A partir de su encuentro con estos personajes, Agnès Varda va tomando conciencia de su propia condición de espigadora (que queda ya patente en el propio título de la cinta). Y no sólo porque también ella recoja objetos desechados (una patata con forma de corazón, un reloj sin manecillas, perfecto para alguien que siente que el tiempo se le agota...), sino porque empieza a concebir su propio trabajo fílmico como un ejercicio de espigueo. «Un espigueo de imágenes, de impresiones, de emociones (...), de hechos, de andanzas, de informaciones», explica la propia Varda en una de las escenas centrales del filme.

De este modo, "Los espigadores y la espigadora", que tuvo una segunda parte titulada "Dos años después", además de un documental sobre el despilfarro en las sociedades contemporáneas (y sobre las resistencias, pasivas y activas, que se le plantean), es también un conmovedor autorretrato en el que la directora de películas como "Sin techo ni ley" (1985) o "Plages d’Agnès" (2008), donde habla de la vejez y del paso del tiempo, filma sus manos arrugadas y su pelo canoso, muestra su pasión por la pintura, visita emocionada un pequeño museo dedicado al pionero del cine Étienne Jules Marey, enseña las manchas de humedad de su casa o confiesa que cuando va en coche le gusta jugar a que atrapa con las manos los camiones con los que se cruza.
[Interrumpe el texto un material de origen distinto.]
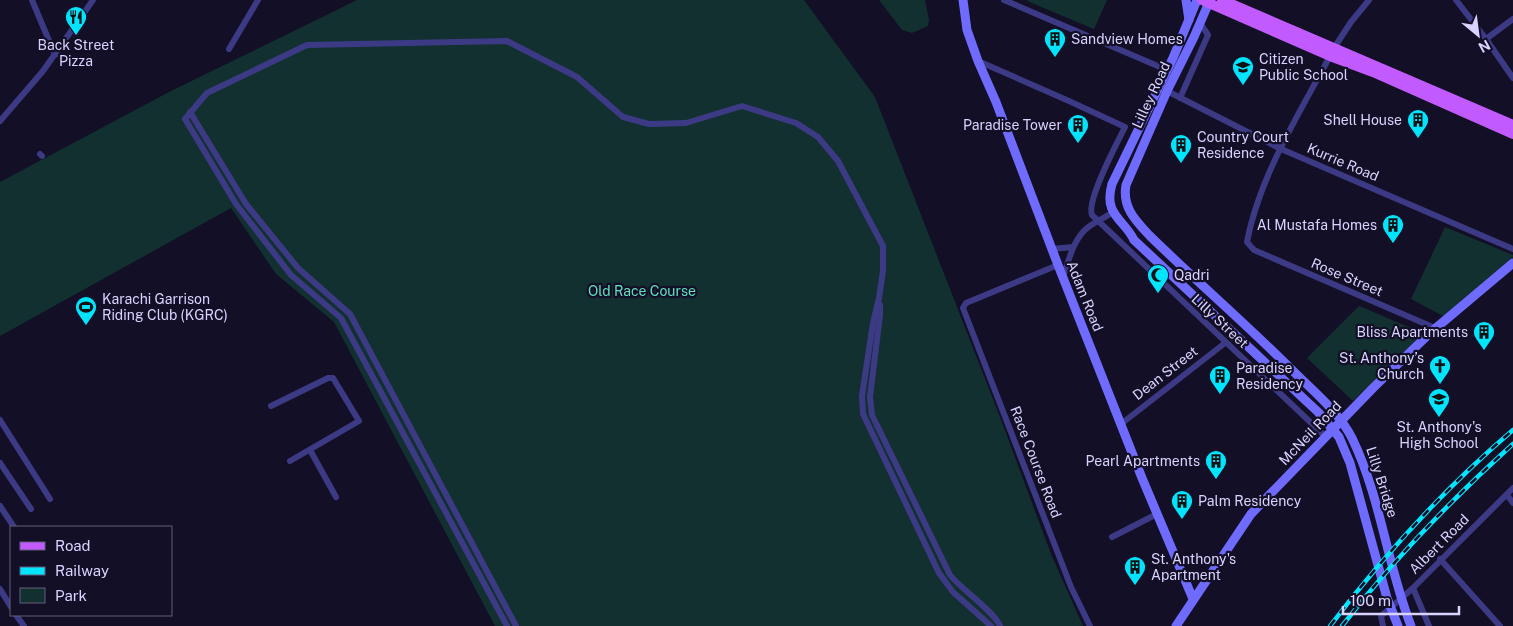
<svg xmlns="http://www.w3.org/2000/svg" width="1513" height="626" font-family="'Public Sans',sans-serif">
	<rect width="100%" height="100%" fill="#130f26"/>
	<!-- green -->
	<g fill="#12302f">
		<polygon points="357,0 804,0 875,97 1000,417 1051,554 1083,626 495,626 334,322 276,274 231,208 0,336 0,182 169,92"/>
		<polygon points="879,0 925,0 929,20 928,26 912,33 902,30"/>
		<polygon points="1028,0 1107,0 1094,29 1027,1"/>
		<polygon points="1445,227 1513,255 1513,257 1443,316 1411,299"/>
		<polygon points="1359,306 1423,333 1353,401 1307,358"/>
	</g>
	<g fill="none" stroke-linecap="round" stroke-linejoin="round">
		<!-- street -->
		<g stroke="#3d3a85" stroke-width="6">
			<polyline points="32,0 55,55"/>
			<polyline points="1004,0 1167,70"/>
			<polyline points="1456,0 1486,39 1513,78"/>
			<polyline points="1486,39 1513,19"/>
			<polyline points="1334,48 1351,22 1369,0"/>
			<polyline points="229,49 258,0"/>
			<path d="M 1330,56 C 1299,114 1259,177 1247,242 L 1254,250 L 1435,328"/>
			<path d="M 978,61 L 1069,101 L 1125,127 C 1117,143 1086,201 1092,215 L 1326,437"/>
			<polyline points="1167,91 1281,149 1513,249"/>
			<polyline points="1180,98 1208,35 1200,23"/>
			<polyline points="190,112 246,204 298,268 350,314 516,626"/>
			<polyline points="0,121 43,71 93,0"/>
			<polyline points="40,154 42,156"/>
			<polyline points="1052,249 1073,247"/>
			<polyline points="1058,265 966,303 963,308 1071,587 1090,626"/>
			<path d="M 1063,277 C 1069,260 1073,240 1087,228 C 1095,222 1105,217 1114,212"/>
			<path d="M 880,305 L 880,315 L 870,397 L 872,415 L 950,575 C 961,589 995,612 1000,626"/>
			<polyline points="271,406 328,378 333,378 359,421 290,461"/>
			<polyline points="0,420 50,499"/>
			<polyline points="1121,424 1225,343"/>
			<polyline points="310,450 336,497"/>
			<polyline points="0,463 31,509"/>
			<polyline points="1507,495 1513,503"/>
			<polyline points="0,506 14,527"/>
			<polyline points="1112,537 1157,514"/>
			<polyline points="1440,559 1500,626"/>
			<polyline points="1413,588 1429,626"/>
			<polyline points="0,589 11,607"/>
			<polyline points="16,615 24,626"/>
			<polyline points="507,626 341,318 291,275 236,204 185,119 207,93 307,45 507,41 577,77 623,117 649,124 686,123 742,106 796,123 818,137 838,161 883,246 883,271 879,298 873,323 862,396 863,414 939,573 953,592 991,626"/>
			<polyline points="1383,626 1381,616 1413,588 1513,488"/>
		</g>
		<!-- secondary -->
		<g stroke="#6f6bff" stroke-width="9">
			<polyline points="963,0 967,30 978,61 996,102 1058,265 1142,478 1193,599"/>
			<polyline points="1186,0 1189,20"/>
			<path d="M 1197,0 L 1173,58 L 1112,184 C 1103,215 1124,219 1134,240 L 1318,412 L 1339,437 L 1350,463 L 1387,598 L 1398,626"/>
			<path d="M 1210,0 L 1194,37 L 1167,91 L 1126,185 C 1122,207 1135,220 1149,235 C 1196,281 1246,324 1292,370 C 1313,391 1339,412 1352,438 C 1381,498 1387,565 1411,626"/>
			<polyline points="1176,626 1251,514 1373,388 1430,333 1513,263"/>
		</g>
		<!-- primary -->
		<g stroke="#c25bff" stroke-width="10">
			<polyline points="1202,0 1330,56 1373,72 1513,134"/>
			<polyline points="1222,0 1513,125"/>
		</g>
		<!-- rail casing -->
		<g stroke="#00e5ff" stroke-width="4.5">
			<g id="rail">
				<path d="M 1330,626 C 1384,555 1445,488 1513,430"/>
				<path d="M 1342,626 C 1393,560 1451,500 1513,444"/>
			</g>
		</g>
		<!-- rail -->
		<use href="#rail" stroke="#130f26" stroke-width="2.5" stroke-dasharray="8" stroke-linecap="butt"/>
	</g>
	<!-- icons -->
	<defs>
		<g id="restaurant-pin" transform="scale(1.125)"><path d="M0 17L-7.5 6A9.5 9.5 0 1 1 7.5 6Z" fill="#00e5ff" stroke="#130f26"/><path d="M-5-6h1v4h1v-4h1v4h1v-4h1v5L-1.5 .5V6h-2V.5L-5-1ZM5-6V6H3V1.5H1.5Q1.5-4 5-6Z" fill="#111"/></g>
		<g id="building-pin" transform="scale(1.125)"><path d="M0 17L-7.5 6A9.5 9.5 0 1 1 7.5 6Z" fill="#00e5ff" stroke="#130f26"/><path d="M-4-6H4V6H1V3H-1V6H-4ZM-2.5-4.3h1.7v1.8h-1.7ZM.8-4.3h1.7v1.8H.8ZM-2.5-1h1.7V.8h-1.7ZM.8-1h1.7V.8H.8Z" fill="#111"/></g>
		<g id="school-pin" transform="scale(1.125)"><path d="M0 17L-7.5 6A9.5 9.5 0 1 1 7.5 6Z" fill="#00e5ff" stroke="#130f26"/><path d="M0-5L7-2L0 1L-7-2ZM-4 1L0 2.5L4 1V4Q0 6-4 4Z" fill="#111"/></g>
		<g id="mosque-pin" transform="scale(1.125)"><path d="M0 17L-7.5 6A9.5 9.5 0 1 1 7.5 6Z" fill="#00e5ff" stroke="#130f26"/><path d="M3.5-4.9A6 6 0 1 0 3.5 4.9A5 5 0 1 1 3.5-4.9Z" fill="#111"/></g>
		<g id="stadium-pin" transform="scale(1.125)"><path d="M0 17L-7.5 6A9.5 9.5 0 1 1 7.5 6Z" fill="#00e5ff" stroke="#130f26"/><path d="M0-5a6.5 5 0 1 0 0 10a6.5 5 0 1 0 0-10ZM-3.5-1.8h7v3.6h-7Z" fill="#111"/></g>
		<g id="church-pin" transform="scale(1.125)"><path d="M0 17L-7.5 6A9.5 9.5 0 1 1 7.5 6Z" fill="#00e5ff" stroke="#130f26"/><path d="M-1.2-6h2.4v3.5h3.3v2.4h-3.3V6h-2.4V-.1h-3.3v-2.4h3.3Z" fill="#111"/></g>
	</defs>
	<g fill-rule="evenodd">
		<use href="#restaurant-pin" x="76" y="17"/>
		<use href="#building-pin" x="1055" y="39"/>
		<use href="#school-pin" x="1243" y="67"/>
		<use href="#building-pin" x="1418" y="120"/>
		<use href="#building-pin" x="1078" y="125"/>
		<use href="#building-pin" x="1181" y="145"/>
		<use href="#building-pin" x="1393" y="225"/>
		<use href="#mosque-pin" x="1158" y="275"/>
		<use href="#stadium-pin" x="86" y="307"/>
		<use href="#building-pin" x="1484" y="332"/>
		<use href="#church-pin" x="1440" y="366"/>
		<use href="#building-pin" x="1220" y="376"/>
		<use href="#school-pin" x="1439" y="399"/>
		<use href="#building-pin" x="1216" y="461"/>
		<use href="#building-pin" x="1182" y="501"/>
		<use href="#building-pin" x="1135" y="567"/>
	</g>
	<g text-anchor="middle" stroke-width="4.5" stroke-linejoin="round" paint-order="stroke">
		<!-- poi labels -->
		<g font-size="14" fill="#d9d4ff" stroke="#130f26" text-anchor="start">
			<text x="1071" y="44">Sandview Homes</text>
			<text x="76" y="50" text-anchor="middle">Back Street<tspan x="76" dy="16">Pizza</tspan></text>
			<text x="1259" y="64">Citizen<tspan x="1259" dy="16">Public School</tspan></text>
			<text x="1402" y="125" text-anchor="end">Shell House</text>
			<text x="1062" y="130" text-anchor="end">Paradise Tower</text>
			<text x="1197" y="142">Country Court<tspan x="1197" dy="16">Residence</tspan></text>
			<text x="1377" y="230" text-anchor="end">Al Mustafa Homes</text>
			<text x="1174" y="280">Qadri</text>
			<text x="102" y="304">Karachi Garrison<tspan x="102" dy="16">Riding Club (KGRC)</tspan></text>
			<text x="1468" y="337" text-anchor="end">Bliss Apartments</text>
			<text x="1424" y="363" text-anchor="end">St. Anthony’s<tspan x="1424" dy="16">Church</tspan></text>
			<text x="1236" y="373">Paradise<tspan x="1236" dy="16">Residency</tspan></text>
			<text x="1439" y="432" text-anchor="middle">St. Anthony's<tspan x="1439" dy="16">High School</tspan></text>
			<text x="1200" y="466" text-anchor="end">Pearl Apartments</text>
			<text x="1198" y="506">Palm Residency</text>
			<text x="1151" y="564">St. Anthony's<tspan x="1151" dy="16">Apartment</tspan></text>
		</g>
		<!-- street labels -->
		<g font-size="14" fill="#d9d4ff" stroke="#130f26">
			<text transform="translate(1151 95) rotate(-65)" y="5">Lilley Road</text>
			<text transform="translate(1343 162) rotate(23)" y="5">Kurrie Road</text>
			<text transform="translate(1347 277) rotate(23)" y="5">Rose Street</text>
			<text transform="translate(1085 296) rotate(68)" y="5">Adam Road</text>
			<text transform="translate(1220 321) rotate(43)" y="5">Lilly Street</text>
			<text transform="translate(1165 373) rotate(-38)" y="5">Dean Street</text>
			<text transform="translate(1310 433) rotate(-46)" y="5">McNeil Road</text>
			<text transform="translate(1036 462) rotate(69)" y="5">Race Course Road</text>
			<text transform="translate(1382 482) rotate(72)" y="5">Lilly Bridge</text>
			<text transform="translate(1439 544) rotate(-45)" y="5">Albert Road</text>
		</g>
		<!-- park labels -->
		<g font-size="14" fill="#5fe0c0" stroke="#130f26">
			<text x="642" y="296">Old Race Course</text>
		</g>
	</g>
	<!-- legend -->
	<rect x="10" y="526" width="162" height="90" fill="#130f26" stroke="#625e7d"/>
	<rect x="20" y="542" width="25" height="8" fill="#c25bff" stroke="#625e7d"/>
	<text x="55" y="551" font-size="15" fill="#d9d4ff">Road</text>
	<rect x="20" y="567" width="25" height="8" fill="#00e5ff" stroke="#625e7d"/>
	<text x="55" y="576" font-size="15" fill="#d9d4ff">Railway</text>
	<rect x="20" y="588" width="25" height="15" fill="#12302f" stroke="#625e7d"/>
	<text x="55" y="601" font-size="15" fill="#d9d4ff">Park</text>
	<!-- north arrow -->
	<g transform="translate(1478 35) rotate(151)" stroke="#130f26" stroke-width="4" paint-order="stroke">
	<path d="M0-4L9 19L0 12L-9 19Z" fill="#d9d4ff"/>
	<text y="-8" font-size="14" font-weight="bold" text-anchor="middle" fill="#d9d4ff">N</text>
	</g>
	<!-- scale -->
	<path d="M1343 606v8h116v-8" fill="none" stroke="#d9d4ff" stroke-width="2.5"/>
	<text x="1350" y="606" font-size="15" fill="#d9d4ff" stroke="#130f26" stroke-width="4" paint-order="stroke">100 m</text>
</svg>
El reportaje periodístico, la reflexión metalingüística y el relato confesional se funden en una película que se puede describir como una road movie ecologista y anticonsumista y que cobra un significado especial en el contexto actual (más de una década después de su estreno), pues la crisis económica ha puesto en evidencia que es absolutamente insostenible una sociedad que convierte en «basura» todo lo que no tenga «valor de cambio». El filme de Varda nos habla de personas que de forma más o menos consciente y/o voluntaria se han rebelado contra esa lógica, reivindicando la potencialidad política y poética de la práctica del espigueo (en sus múltiples ramificaciones y derivaciones).